▸ DATA SHOWN
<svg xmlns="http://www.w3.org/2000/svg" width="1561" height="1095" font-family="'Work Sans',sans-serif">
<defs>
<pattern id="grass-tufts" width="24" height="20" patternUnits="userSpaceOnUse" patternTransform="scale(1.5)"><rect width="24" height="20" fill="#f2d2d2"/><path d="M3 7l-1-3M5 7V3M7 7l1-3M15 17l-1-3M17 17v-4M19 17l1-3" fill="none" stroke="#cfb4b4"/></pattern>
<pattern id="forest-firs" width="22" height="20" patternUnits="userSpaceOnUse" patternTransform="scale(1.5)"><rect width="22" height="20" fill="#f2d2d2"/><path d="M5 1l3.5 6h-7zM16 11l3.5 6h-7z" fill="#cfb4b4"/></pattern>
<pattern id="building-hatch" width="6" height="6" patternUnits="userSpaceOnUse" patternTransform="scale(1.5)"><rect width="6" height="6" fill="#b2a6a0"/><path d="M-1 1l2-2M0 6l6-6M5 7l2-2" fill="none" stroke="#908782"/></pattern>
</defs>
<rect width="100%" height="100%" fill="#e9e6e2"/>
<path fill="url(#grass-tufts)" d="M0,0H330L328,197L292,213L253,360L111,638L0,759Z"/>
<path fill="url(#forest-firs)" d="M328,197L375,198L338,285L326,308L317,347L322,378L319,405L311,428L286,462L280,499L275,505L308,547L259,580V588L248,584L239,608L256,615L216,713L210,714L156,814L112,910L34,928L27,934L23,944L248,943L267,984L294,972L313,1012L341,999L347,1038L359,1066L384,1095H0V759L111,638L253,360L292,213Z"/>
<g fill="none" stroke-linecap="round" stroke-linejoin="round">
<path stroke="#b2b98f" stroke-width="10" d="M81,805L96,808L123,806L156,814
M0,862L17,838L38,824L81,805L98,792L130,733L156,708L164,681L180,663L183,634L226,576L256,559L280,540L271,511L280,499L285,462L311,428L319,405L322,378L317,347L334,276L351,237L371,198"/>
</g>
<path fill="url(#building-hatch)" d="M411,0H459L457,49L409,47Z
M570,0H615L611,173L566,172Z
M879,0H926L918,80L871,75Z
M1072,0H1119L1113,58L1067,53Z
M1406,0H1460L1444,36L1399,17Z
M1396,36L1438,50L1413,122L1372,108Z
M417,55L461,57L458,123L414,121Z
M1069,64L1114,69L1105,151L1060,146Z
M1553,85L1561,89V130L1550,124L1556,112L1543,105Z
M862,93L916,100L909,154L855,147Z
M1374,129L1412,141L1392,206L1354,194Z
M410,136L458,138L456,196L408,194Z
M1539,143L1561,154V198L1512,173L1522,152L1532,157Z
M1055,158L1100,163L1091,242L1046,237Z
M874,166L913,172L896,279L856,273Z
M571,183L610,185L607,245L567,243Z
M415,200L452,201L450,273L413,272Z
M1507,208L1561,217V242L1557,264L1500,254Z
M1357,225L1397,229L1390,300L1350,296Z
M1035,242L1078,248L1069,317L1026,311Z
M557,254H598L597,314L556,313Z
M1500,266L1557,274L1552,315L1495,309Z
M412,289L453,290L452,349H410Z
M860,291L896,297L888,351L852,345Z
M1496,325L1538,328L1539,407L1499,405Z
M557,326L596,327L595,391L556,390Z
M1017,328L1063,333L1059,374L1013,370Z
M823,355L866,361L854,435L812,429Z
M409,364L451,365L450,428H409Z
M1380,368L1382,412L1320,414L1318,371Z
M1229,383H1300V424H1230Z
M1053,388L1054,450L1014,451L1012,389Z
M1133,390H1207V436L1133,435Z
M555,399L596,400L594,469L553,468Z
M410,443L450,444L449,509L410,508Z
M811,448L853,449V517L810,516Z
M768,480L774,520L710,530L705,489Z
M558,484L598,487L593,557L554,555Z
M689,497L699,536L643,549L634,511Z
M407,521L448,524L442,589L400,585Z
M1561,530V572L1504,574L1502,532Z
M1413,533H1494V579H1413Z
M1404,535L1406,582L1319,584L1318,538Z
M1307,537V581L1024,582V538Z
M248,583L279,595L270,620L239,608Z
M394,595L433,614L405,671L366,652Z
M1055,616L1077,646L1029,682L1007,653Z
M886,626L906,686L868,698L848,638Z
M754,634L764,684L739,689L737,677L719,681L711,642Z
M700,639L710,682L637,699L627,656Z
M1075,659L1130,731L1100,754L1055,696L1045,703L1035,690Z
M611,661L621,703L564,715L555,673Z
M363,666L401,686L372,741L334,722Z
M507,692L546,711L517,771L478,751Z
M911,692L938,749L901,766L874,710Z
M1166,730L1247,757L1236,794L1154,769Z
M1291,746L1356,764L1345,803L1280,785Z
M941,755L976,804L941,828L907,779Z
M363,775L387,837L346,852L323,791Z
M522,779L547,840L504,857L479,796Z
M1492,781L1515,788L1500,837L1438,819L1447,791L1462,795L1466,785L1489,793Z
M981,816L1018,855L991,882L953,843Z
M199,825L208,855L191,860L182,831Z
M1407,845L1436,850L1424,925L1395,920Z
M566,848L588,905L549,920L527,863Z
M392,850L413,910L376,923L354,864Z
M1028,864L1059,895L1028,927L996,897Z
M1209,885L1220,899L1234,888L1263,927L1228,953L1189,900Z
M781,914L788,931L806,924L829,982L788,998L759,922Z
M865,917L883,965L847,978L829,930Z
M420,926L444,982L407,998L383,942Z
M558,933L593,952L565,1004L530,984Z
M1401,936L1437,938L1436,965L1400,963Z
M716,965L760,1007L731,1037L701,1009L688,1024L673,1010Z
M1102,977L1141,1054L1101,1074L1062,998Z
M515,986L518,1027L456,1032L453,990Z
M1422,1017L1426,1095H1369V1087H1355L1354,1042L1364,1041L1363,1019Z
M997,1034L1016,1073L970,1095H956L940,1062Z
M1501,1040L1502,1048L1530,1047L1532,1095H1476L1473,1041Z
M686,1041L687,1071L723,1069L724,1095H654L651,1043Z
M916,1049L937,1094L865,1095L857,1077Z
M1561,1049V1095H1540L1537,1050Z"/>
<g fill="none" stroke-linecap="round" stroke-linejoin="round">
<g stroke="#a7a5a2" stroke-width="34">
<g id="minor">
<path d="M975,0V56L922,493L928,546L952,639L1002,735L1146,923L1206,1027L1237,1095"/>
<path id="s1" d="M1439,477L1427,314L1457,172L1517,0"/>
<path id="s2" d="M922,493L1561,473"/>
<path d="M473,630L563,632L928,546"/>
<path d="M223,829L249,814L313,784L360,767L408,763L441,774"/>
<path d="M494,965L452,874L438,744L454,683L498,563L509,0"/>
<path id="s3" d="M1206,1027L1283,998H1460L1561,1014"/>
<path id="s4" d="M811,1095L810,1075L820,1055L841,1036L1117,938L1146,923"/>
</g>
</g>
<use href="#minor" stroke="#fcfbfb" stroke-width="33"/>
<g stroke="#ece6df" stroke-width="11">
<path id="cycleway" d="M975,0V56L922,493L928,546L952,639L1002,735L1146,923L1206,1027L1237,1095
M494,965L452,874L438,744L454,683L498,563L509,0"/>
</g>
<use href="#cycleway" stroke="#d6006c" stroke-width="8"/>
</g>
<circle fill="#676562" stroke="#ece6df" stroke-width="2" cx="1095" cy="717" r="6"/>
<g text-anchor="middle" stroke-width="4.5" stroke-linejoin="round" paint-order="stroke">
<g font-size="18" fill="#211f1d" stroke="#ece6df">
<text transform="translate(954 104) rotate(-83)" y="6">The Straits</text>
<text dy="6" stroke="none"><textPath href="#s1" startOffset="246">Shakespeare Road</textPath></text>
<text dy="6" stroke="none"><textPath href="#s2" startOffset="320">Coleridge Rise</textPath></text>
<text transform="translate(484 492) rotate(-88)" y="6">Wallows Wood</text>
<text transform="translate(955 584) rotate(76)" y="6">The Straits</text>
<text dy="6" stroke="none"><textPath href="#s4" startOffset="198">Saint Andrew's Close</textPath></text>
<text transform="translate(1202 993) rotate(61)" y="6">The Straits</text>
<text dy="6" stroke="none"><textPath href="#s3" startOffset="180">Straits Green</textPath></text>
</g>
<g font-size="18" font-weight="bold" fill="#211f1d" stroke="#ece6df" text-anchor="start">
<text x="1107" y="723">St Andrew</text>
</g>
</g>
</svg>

▸ PROBLEM TO SOLVE
What is the number of lines in the listing that contain the string "Straits"? Give it alone.

▸ RESPONSE
4